Considering the case law, certain problem statements have been come into existence. The first problem regarding the issue is whether the contract made between the parties is valid or not. Further, it is to be discussed whether the company could claim to set aside the contract on unconscionability ground or not. It is also to be decided whether the contract between the parties have attracted the provision of the Construction law and made with good faith or not (Murray 2014). In this case, the first thing is to interpret the provisions of the construction contract. According to the law, good faith must exists in between the parties and it is to be find out whether any imbalance in bargaining power has been considered or not. The problem of this case has been reflected in the case of Lines MacFarlane Marshall Pty Ltd v Fletcher Construction Australia Ltd [2000] VSC 358, where it has been claimed and counter claimed by both the parties that parties to the case has failed to act in due diligence. It has been observed by the court, “rights under the general law are not to be regarded as excluded unless the contract manifests an explicit intention of doing so”. Therefore, it can be stated that the parties to the case have to establish the facts. If any faults have been observed in anyone’s part, the other party could repudiate the contract.

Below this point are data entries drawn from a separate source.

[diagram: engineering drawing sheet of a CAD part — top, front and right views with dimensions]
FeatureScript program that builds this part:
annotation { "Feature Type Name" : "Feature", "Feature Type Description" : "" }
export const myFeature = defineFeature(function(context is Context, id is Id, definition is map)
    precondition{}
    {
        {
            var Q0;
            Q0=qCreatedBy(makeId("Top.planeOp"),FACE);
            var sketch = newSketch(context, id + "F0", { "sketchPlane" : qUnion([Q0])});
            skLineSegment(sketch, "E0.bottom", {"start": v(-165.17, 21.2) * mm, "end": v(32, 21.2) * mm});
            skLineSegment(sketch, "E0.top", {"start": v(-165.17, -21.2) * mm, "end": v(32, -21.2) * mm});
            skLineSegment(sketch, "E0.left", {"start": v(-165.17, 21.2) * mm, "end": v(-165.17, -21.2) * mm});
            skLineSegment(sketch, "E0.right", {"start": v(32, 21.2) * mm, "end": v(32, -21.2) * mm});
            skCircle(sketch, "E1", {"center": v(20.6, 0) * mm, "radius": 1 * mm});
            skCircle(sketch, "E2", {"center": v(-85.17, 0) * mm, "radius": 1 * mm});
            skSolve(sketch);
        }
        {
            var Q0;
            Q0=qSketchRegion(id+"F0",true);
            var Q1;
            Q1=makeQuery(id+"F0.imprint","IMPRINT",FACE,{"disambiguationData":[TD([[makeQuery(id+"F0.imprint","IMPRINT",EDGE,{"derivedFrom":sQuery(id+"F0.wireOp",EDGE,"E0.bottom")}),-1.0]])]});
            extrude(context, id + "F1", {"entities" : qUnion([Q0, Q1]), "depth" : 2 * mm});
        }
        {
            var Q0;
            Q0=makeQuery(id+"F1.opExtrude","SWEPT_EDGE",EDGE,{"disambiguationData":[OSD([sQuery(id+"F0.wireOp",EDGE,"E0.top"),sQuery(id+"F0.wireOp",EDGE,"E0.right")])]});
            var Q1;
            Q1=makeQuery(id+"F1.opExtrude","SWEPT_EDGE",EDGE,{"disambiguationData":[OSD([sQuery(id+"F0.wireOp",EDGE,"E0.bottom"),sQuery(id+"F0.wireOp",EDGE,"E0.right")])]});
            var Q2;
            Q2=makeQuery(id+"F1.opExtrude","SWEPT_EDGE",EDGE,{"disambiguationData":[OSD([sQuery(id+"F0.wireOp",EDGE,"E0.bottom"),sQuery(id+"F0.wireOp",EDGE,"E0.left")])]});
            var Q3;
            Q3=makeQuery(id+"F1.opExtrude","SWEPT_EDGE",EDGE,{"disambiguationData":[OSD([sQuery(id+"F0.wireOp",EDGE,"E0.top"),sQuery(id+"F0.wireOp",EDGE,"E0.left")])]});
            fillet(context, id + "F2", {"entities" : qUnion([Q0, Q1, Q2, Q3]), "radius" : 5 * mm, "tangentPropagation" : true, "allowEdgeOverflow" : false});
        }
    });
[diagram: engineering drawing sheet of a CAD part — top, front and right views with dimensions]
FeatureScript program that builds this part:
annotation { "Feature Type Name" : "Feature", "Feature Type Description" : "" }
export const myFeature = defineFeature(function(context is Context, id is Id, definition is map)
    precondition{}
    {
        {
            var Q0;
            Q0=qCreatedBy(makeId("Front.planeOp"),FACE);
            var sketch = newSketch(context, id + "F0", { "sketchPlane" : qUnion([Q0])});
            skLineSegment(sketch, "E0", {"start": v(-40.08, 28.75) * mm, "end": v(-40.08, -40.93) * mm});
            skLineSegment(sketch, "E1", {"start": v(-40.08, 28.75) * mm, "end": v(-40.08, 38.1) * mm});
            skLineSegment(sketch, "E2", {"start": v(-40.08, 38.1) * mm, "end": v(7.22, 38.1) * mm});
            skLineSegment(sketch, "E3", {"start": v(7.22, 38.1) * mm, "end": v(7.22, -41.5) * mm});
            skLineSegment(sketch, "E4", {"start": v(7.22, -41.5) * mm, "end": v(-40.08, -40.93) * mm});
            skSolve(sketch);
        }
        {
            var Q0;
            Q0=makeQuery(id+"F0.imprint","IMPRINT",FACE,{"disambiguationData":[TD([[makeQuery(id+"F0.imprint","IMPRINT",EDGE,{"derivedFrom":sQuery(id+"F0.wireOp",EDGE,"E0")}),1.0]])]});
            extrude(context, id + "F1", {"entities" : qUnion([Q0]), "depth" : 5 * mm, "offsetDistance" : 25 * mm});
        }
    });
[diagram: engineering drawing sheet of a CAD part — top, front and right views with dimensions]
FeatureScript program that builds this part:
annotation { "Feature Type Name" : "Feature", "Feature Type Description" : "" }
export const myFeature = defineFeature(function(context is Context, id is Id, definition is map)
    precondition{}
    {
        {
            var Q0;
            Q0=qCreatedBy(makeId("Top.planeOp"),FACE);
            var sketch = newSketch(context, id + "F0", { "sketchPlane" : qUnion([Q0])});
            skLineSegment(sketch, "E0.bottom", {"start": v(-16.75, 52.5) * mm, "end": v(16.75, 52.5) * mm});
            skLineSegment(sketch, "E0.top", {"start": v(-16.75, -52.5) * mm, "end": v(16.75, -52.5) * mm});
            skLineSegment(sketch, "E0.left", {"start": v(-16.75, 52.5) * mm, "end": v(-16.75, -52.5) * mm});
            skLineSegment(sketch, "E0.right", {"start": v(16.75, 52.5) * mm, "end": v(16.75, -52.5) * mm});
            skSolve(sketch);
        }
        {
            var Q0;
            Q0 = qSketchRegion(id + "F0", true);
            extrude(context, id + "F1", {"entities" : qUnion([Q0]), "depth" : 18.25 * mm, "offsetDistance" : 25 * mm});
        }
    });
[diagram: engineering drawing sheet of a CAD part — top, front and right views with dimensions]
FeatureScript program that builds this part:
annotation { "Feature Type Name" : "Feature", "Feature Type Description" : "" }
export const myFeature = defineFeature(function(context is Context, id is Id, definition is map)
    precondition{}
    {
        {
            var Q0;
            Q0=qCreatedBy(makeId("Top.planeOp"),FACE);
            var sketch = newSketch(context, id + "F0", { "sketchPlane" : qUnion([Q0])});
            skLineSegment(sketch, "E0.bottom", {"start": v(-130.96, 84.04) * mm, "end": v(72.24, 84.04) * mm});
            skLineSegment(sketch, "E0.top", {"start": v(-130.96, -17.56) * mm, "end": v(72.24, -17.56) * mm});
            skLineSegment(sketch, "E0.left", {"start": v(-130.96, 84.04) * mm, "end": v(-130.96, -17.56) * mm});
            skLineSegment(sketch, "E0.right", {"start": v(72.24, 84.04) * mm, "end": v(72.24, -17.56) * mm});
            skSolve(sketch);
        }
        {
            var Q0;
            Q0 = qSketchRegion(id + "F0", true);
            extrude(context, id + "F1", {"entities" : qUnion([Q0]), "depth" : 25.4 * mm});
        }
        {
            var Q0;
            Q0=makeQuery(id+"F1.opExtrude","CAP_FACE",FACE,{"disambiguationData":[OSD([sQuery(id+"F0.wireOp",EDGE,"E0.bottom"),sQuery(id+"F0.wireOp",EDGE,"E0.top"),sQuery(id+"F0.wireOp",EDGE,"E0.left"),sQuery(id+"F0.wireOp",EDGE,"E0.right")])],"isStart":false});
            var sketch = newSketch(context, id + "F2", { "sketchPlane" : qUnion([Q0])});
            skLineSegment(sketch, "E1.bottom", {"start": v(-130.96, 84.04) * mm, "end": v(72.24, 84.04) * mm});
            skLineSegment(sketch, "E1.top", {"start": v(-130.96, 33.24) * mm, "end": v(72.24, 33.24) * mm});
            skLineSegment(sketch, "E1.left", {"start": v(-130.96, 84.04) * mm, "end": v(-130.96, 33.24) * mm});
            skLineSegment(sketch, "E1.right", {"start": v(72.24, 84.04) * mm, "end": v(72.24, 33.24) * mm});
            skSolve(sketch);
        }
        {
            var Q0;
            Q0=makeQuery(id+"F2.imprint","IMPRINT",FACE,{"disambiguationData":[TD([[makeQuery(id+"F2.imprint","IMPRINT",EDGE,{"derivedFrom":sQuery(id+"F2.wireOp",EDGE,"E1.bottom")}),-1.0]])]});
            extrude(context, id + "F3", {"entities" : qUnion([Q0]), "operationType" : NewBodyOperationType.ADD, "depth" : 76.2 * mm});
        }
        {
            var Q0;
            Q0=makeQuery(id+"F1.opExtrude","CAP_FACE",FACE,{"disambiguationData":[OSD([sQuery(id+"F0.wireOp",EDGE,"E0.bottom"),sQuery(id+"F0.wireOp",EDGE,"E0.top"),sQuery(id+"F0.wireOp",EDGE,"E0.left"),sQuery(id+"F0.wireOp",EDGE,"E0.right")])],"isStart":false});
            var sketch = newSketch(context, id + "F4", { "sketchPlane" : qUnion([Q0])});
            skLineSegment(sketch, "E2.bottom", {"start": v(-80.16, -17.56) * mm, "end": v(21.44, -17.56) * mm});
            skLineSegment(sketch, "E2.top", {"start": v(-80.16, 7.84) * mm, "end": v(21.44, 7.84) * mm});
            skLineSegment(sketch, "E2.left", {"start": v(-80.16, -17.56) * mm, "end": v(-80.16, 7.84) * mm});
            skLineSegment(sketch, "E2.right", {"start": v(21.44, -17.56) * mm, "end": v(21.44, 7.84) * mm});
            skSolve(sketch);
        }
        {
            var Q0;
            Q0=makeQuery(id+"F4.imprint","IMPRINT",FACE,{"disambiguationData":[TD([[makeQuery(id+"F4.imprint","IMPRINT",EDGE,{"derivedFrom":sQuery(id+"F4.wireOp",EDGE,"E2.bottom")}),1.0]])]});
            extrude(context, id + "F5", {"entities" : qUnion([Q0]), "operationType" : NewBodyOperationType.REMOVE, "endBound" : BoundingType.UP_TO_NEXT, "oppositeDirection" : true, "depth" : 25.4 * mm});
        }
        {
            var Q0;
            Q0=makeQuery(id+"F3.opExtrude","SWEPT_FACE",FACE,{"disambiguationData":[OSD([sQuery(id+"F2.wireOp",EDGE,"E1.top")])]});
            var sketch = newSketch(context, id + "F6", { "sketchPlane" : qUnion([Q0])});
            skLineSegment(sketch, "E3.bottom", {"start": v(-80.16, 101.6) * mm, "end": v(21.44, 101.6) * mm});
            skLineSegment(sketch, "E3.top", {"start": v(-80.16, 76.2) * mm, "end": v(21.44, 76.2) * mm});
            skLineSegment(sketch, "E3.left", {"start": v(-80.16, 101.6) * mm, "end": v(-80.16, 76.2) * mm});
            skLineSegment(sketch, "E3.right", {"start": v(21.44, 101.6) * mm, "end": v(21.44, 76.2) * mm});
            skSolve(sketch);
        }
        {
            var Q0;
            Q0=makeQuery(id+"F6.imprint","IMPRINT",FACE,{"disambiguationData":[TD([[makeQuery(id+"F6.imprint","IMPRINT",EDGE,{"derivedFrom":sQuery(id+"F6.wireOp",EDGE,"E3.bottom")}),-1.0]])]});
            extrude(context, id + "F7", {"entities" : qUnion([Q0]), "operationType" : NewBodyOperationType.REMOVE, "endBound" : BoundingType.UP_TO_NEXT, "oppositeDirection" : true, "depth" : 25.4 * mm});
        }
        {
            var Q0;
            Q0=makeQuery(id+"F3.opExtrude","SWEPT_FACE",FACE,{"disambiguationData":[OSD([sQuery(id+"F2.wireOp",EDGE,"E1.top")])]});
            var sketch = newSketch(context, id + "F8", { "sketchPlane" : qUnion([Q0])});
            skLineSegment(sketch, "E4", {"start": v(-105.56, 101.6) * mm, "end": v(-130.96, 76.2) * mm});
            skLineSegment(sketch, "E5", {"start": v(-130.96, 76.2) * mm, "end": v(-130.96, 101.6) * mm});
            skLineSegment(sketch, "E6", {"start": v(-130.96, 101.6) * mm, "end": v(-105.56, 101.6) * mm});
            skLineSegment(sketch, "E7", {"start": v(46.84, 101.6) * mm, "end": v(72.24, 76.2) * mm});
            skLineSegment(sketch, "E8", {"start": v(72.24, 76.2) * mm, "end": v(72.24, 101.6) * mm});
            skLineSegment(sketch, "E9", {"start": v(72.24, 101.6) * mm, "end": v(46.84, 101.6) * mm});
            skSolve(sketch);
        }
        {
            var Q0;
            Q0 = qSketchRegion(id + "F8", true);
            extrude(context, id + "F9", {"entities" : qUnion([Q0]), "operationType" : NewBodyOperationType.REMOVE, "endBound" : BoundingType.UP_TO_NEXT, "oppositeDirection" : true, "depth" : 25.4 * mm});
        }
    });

This part is dealing with the application provision of Security of Payment Act and suggests the company how to avoid future problems regarding the same.  Building and Construction Industry Security of Payment Act 2002 was enacted to deal with the claim made under building contract. Further, under this Act, certain procedures have been taken in order to ensure the cash flow under the business. Further, it protects the parties against any expensive litigation. The company is advised to make an application under the Act and opted for a negotiation process to retain the cash flow in the construction business. The company can make an application for invoice payment and in this case, it is not necessary to consider whether the payment is accurate or not (Bell 2017). However, it is to be kept in mind that the application should based on section 18 of the Security of Payment Act 2002 and file the application within time. According to Hickory Developments Pty Ltd v Schiavello (Vic) Pty Ltd & Anor [2009] VSC 156; 26 VR 112, in case of late application, the same will be rejected. Further, in Dualcorp v Remo Constructions [2009] NSWCA 69, it has been observed by the court that the decision of the former adjudicator will be applied on the subsequent adjudicator and if the former adjudicator has cancelled any entitlement of payment, the parties could not claim for the same in subsequent event. However, it has been mentioned under Grocon Constructors v Planit Cocciardi Joint Venture [2009] VSC 339 that if the arbitrator has failed to come into a fruitful solution, certiorari can be available for the affected parties. Therefore, the company can make application under the provision of certiorari. To conclude, according to the judgment of Lucas Stuart Pty Ltd v Hemmes Hermitage Pty Ltd [2010] NSWCA 283, it can state that in case of any conditional performance security, possible limitations of the calls are to be analyzed by the principals (Faraz et al 2015).